Once the fly does become waterlogged, do not put any more floatant on the bug. Squeeze the water out of the fly by pinching it in a piece of absorbent cloth and then make a false cast or two to dry it some more. Next, add it to some powdered desiccant to suck more water out of the fly, and finally shake it in a hydrophobic powder like Frog’s Fanny to add a charge to the fly that will repel water.


Winging and tailing material is another weak spot in modern fly construction. Before Steven Tyler singlehandedly destroyed the chicken-feather industry for fly tyers, most wings and tails were made from stiff feathers that were remarkably durable and floated well. Today, wings and tails are largely made from plastic. Antron, Zelon, and the like are fantastic materials for many applications, and they look beautiful as wings, but the stuff sinks. Put a hank of Antron, Zelon, or most any other plastic yarn in a cup of water and watch as it disaggregates into individual stands and piles up on the bottom of your cup, alongside the clumps of fly floatant and wads of ultrafine synthetic dubbing.

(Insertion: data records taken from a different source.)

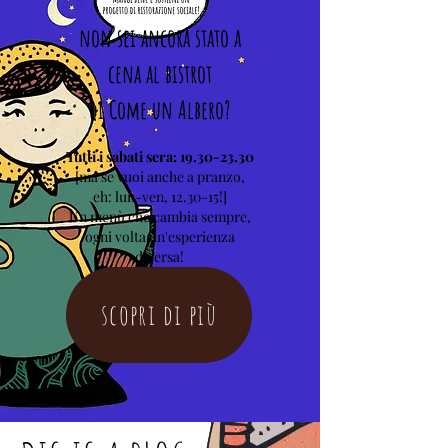
non sei ancora stato
a
cena
al
bistrot
di Come un Albero?
Tutti i sabati sera:
19.30-23.30
[ma se vuoi anche a pranzo,
eh:
lun-ven, 12.30-15!]
Un menù che cambia sempre,
ogni volta un'esperienza
diversa!
scopri di più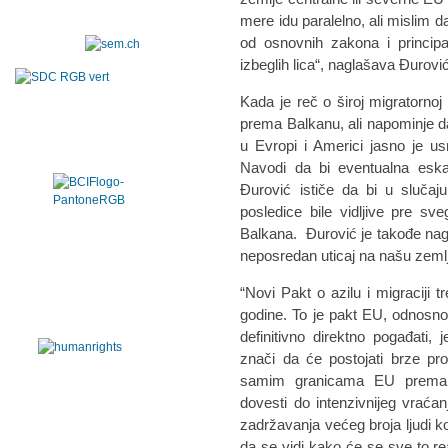
mere idu paralelno, ali mislim 
od osnovnih zakona i principa
izbeglih lica“, naglašava Đurovi
Kada je reč o široj migratornoj
prema Balkanu, ali napominje da
u Evropi i Americi jasno je us
Navodi da bi eventualna eska
Đurović ističe da bi u slučaju
posledice bile vidljive pre s
Balkana. Đurović je takođe nagla
neposredan uticaj na našu zeml
“Novi Pakt o azilu i migraciji
godine. To je pakt EU, odnosno 
definitivno direktno pogađat
znači da će postojati brze pr
samim granicama EU prema
dovesti do intenzivnijeg vraćanj
zadržavanja većeg broja ljudi k
da se vidi kako će se sve to rea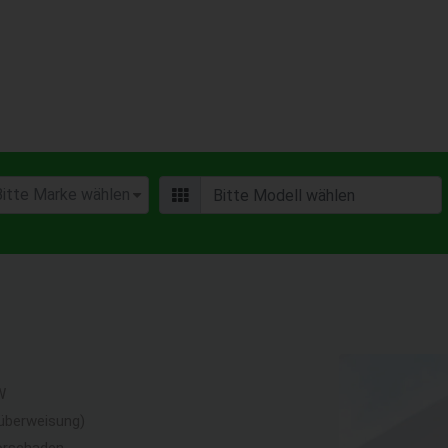
W
überweisung)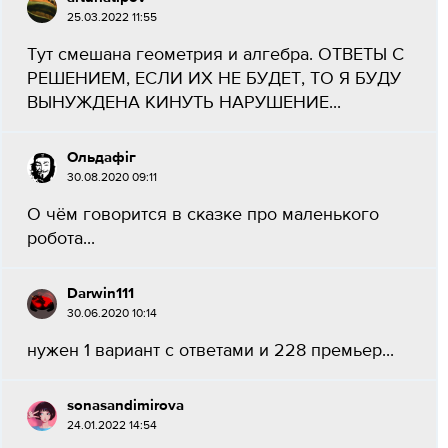
25.03.2022 11:55
Тут смешана геометрия и алгебра. ОТВЕТЫ С
РЕШЕНИЕМ, ЕСЛИ ИХ НЕ БУДЕТ, ТО Я БУДУ
ВЫНУЖДЕНА КИНУТЬ НАРУШЕНИЕ...
Ольдафіг
30.08.2020 09:11
О чём говорится в сказке про маленького
робота...
Darwin111
30.06.2020 10:14
нужен 1 вариант с ответами и 228 премьер...
sonasandimirova
24.01.2022 14:54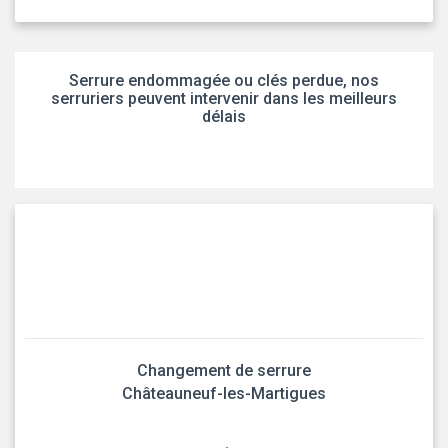
Serrure endommagée ou clés perdue, nos
serruriers peuvent intervenir dans les meilleurs
délais
Changement de serrure
Châteauneuf-les-Martigues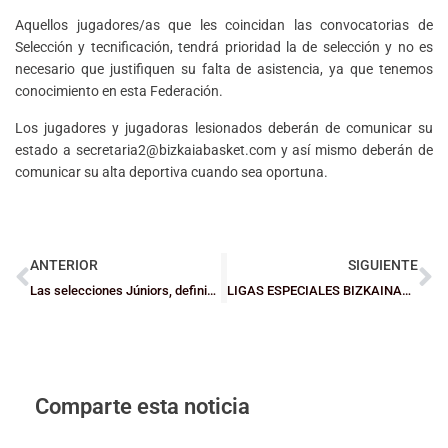
Aquellos jugadores/as que les coincidan las convocatorias de
Selección y tecnificación, tendrá prioridad la de selección y no es
necesario que justifiquen su falta de asistencia, ya que tenemos
conocimiento en esta Federación.
Los jugadores y jugadoras lesionados deberán de comunicar su
estado a secretaria2@bizkaiabasket.com y así mismo deberán de
comunicar su alta deportiva cuando sea oportuna.
ANTERIOR
SIGUIENTE
Las selecciones Júniors, definidas, a los Minis les queda más por concretar
LIGAS ESPECIALES BIZKAINAS: El Tabirako Baqué A gana a Askartza y le disputa el primer puesto (CF)
Comparte esta noticia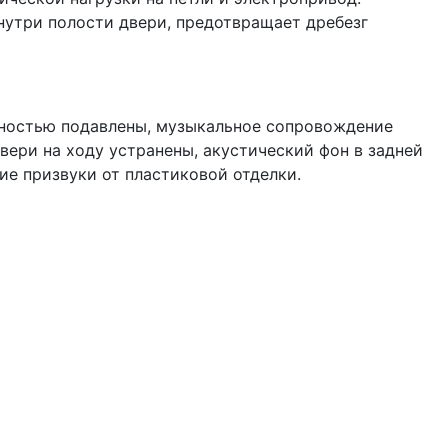
нутри полости двери, предотвращает дребезг
лностью подавлены, музыкальное сопровождение
вери на ходу устранены, акустический фон в задней
ие призвуки от пластиковой отделки.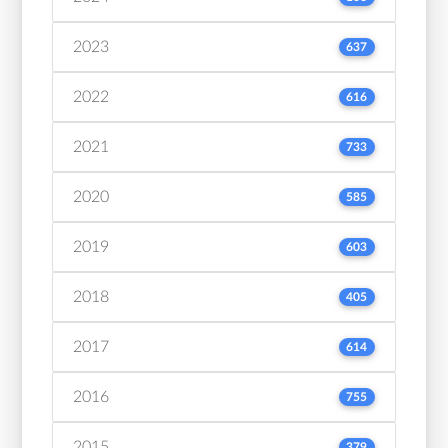
2023
637
2022
616
2021
733
2020
585
2019
603
2018
405
2017
614
2016
755
2015
379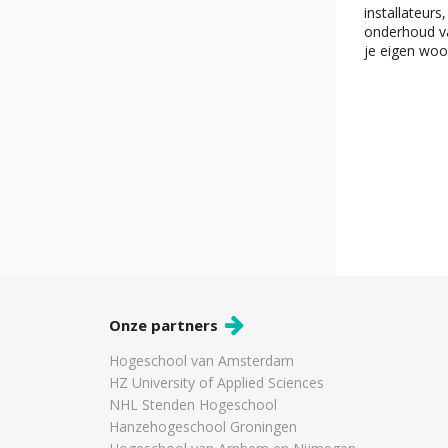
installateurs
onderhoud van
je eigen woo
Onze partners
Hogeschool van Amsterdam
HZ University of Applied Sciences
NHL Stenden Hogeschool
Hanzehogeschool Groningen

Polypropylene is the only plastic common to our arsenal that floats. Unfortunately, the fly industry has magically shortened the name of its threads and fibers to “poly,” which usually means the product is a polyethylene or polyester, neither of which floats. If it doesn’t say “poly,” it is likely nylon, which sinks even faster. But there’s no need to decipher the marketing codes. I have personally tested dozens of the more popular winging materials currently on the market. And here are the winners for floatability. Number one choice is Tiemco’s line of hollow polypropylene yarn. It is twice the price of anything similar and comes only in fluorescent colors (their fluorescent white isn’t too bad, but it would kick butt if they made it in flat white or, even better, clear). Next best is McFlylon. Despite the name, I doubt this product is made of nylon, because it floats very well. The third best is EP’s “Trigger Point” fibers. Be careful, because EP (Enrico Puglisi) sells all kinds of fly-tying fibers, but Trigger Point is the stuff that floats. Finally, there is good old-fashioned polypropylene yarn, which can be purchased by the skein for a few bucks.

A spinner tied with a body from the underfur of an otter and a sparse wing of any of the above yarns will outlast, outfloat, and ultimately outfish any other super spinner that has dropped from any vise, anywhere and at any time in history. At least I would like to believe so, because I’d rather not have to tie another lifetime’s supply of the things.